Wer ist eigentlich dieser Jens Lehmann? Wer naiverweise glaubt, in der Autobiographie „Der Wahnsinn liegt auf dem Platz“ etwas über den „Menschen Lehmann“  (J. B. Kerner, R. Beckmann, M. Lanz) zu erfahren, wird auf jeden Fall enttäuscht. Denn auch wenn sonst nicht viel Inhalt drinsteckt, zumindest eines wird klar: Der ehemalige Nationaltorhüter ist kein Mensch, sondern ein  – zumindest in der bescheidenen Sicht seiner selbst – gottgleicher Torhüter. Natürlich der beste der Welt, selbstverständlich Vergangenheit und Zukunft mit eingeschlossen. Ein geiler Typ ist er natürlich obendrein.

Es ist schon ziemlich „schwere Kost“ (W. Klitschko), was der Jenser und sein, haha, „Co-Autor“ Christof Siemes dem geneigten Leser da auftischen. Selten gingen schwer erträgliche, unironische Selbstbeweihräucherung Hand in Hand mit übertriebenem Hang zum Egozentrismus. Und das mag was heißen, denn die Autobiographie von Efan Steffenberg konnte seinerzeit in dieser Hinsicht auch schon Maßstäbe setzten. Jedenfalls fügt Lehmann dem unseligen Genre „Fußballerautobiographien“ ein weiteres gruseliges Kapitel hinzu.
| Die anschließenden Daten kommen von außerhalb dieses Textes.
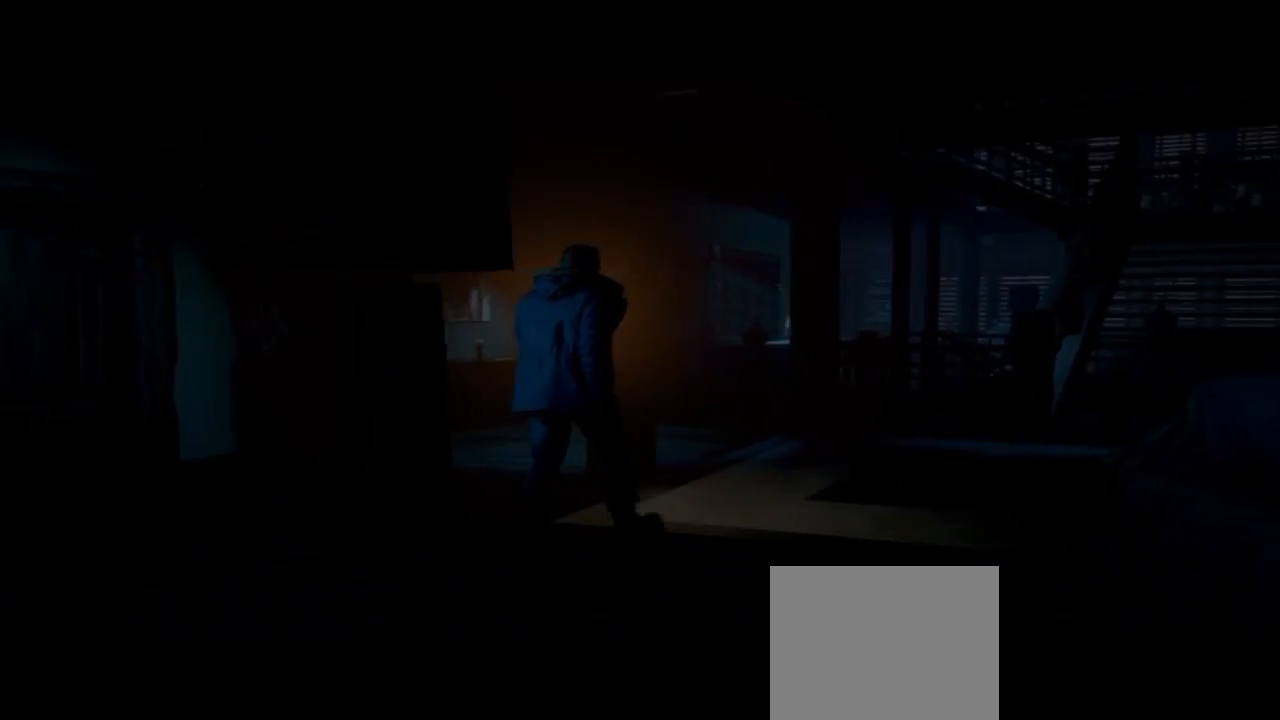
{"buttons": [], "left_stick": "up", "right_stick": "center", "events": []}
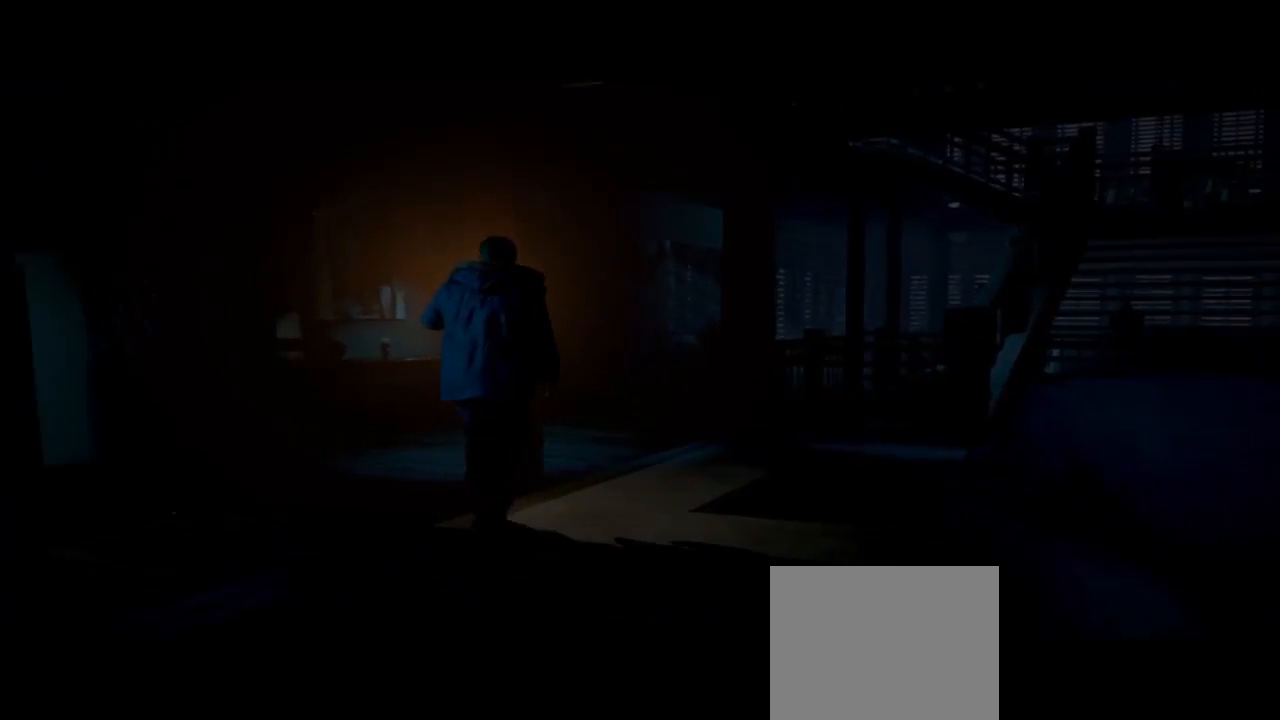
{"buttons": [], "left_stick": "up-left", "right_stick": "center", "events": [[433, "left_stick", "up-left"]]}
Faszinierend! Egal wo man das Buch aufschlägt, stößt man auf einen Lehmann, der mal wieder alles richtig gemacht hat. Sei es bei seinem Karierestart in Schalke oder auch später bei Dortmund und Arsenal. Prinzipiell war er immer kompletter, besser und intelligenter als alle um ihn herum. Zumindest letzteres dürfte ihm bei Konkurrenten wie Roman Weidenfeller, der ihn übrigens seit seinem ersten Tag (aus Lehmanns Sicht Majestätsbeleidigung, aus meiner Sicht totaler Realitätsverlust) bei Dortmund als Nummer eins ablösen wollte, nicht überaus schwer gefallen sein.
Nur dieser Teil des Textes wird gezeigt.